● **Transcribed page contents**
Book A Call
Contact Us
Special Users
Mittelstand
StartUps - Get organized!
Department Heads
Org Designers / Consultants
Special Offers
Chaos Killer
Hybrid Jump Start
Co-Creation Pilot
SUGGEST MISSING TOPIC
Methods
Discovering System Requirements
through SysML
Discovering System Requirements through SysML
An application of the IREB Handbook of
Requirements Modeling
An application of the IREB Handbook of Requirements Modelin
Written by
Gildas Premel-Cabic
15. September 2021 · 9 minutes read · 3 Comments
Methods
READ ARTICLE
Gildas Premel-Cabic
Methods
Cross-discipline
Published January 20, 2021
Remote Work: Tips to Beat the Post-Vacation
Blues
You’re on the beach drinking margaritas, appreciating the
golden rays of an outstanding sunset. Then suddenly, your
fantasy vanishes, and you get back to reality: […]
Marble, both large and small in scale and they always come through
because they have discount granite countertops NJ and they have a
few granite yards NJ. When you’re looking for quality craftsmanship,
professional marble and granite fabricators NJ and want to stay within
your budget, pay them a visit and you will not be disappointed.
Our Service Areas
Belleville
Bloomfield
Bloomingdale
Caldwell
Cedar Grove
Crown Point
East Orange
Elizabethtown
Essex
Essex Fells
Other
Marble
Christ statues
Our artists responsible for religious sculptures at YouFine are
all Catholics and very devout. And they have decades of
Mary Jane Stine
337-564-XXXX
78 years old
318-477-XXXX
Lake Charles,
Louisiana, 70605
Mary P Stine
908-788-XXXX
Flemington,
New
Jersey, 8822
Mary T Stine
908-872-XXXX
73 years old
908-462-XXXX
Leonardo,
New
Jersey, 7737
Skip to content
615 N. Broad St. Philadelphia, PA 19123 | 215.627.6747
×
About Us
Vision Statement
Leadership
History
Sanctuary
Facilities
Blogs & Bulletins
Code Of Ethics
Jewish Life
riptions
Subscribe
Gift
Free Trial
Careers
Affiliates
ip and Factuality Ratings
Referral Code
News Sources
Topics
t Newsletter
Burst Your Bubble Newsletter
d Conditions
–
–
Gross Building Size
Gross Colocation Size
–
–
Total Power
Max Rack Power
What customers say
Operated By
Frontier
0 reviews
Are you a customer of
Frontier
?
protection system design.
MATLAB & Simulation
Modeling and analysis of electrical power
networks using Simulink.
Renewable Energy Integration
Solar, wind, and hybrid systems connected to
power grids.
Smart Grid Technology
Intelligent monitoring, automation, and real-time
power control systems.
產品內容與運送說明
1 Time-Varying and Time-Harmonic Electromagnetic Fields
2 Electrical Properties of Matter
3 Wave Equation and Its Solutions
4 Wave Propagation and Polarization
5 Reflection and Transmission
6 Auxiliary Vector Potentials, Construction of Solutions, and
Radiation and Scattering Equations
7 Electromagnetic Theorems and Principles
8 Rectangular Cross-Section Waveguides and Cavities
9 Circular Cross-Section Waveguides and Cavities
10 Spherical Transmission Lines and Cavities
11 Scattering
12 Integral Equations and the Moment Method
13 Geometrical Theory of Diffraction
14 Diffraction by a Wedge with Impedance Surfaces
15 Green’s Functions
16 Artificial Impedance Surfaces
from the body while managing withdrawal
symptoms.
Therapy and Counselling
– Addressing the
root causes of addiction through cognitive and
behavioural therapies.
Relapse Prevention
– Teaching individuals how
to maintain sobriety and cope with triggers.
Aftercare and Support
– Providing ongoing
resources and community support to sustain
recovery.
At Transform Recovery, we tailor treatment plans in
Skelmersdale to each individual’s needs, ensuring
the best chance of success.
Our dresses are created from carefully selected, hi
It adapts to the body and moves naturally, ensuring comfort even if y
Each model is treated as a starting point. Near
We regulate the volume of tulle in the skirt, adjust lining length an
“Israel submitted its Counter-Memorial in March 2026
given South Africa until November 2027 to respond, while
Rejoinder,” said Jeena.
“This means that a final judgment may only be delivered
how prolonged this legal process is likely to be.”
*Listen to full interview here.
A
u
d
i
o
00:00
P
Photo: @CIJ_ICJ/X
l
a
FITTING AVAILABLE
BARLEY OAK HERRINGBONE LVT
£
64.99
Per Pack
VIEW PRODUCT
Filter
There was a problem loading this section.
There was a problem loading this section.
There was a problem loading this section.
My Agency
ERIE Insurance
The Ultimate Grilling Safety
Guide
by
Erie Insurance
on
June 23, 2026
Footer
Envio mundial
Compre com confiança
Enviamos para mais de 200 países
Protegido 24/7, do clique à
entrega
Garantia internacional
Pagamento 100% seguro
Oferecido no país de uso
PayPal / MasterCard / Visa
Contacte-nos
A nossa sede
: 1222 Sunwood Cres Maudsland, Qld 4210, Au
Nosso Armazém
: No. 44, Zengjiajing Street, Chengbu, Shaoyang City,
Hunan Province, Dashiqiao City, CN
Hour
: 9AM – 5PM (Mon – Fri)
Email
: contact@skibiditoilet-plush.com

● **Work task**
When you reach the line with "power grids." in the records above, start writing out lines exactly, and stop once the line with "7 Electromagnetic Theorems and Principles" has been written; include nothing else.

● **Exercise result**
power grids.
Smart Grid Technology
Intelligent monitoring, automation, and real-time
power control systems.
產品內容與運送說明
1 Time-Varying and Time-Harmonic Electromagnetic Fields
2 Electrical Properties of Matter
3 Wave Equation and Its Solutions
4 Wave Propagation and Polarization
5 Reflection and Transmission
6 Auxiliary Vector Potentials, Construction of Solutions, and
Radiation and Scattering Equations
7 Electromagnetic Theorems and Principles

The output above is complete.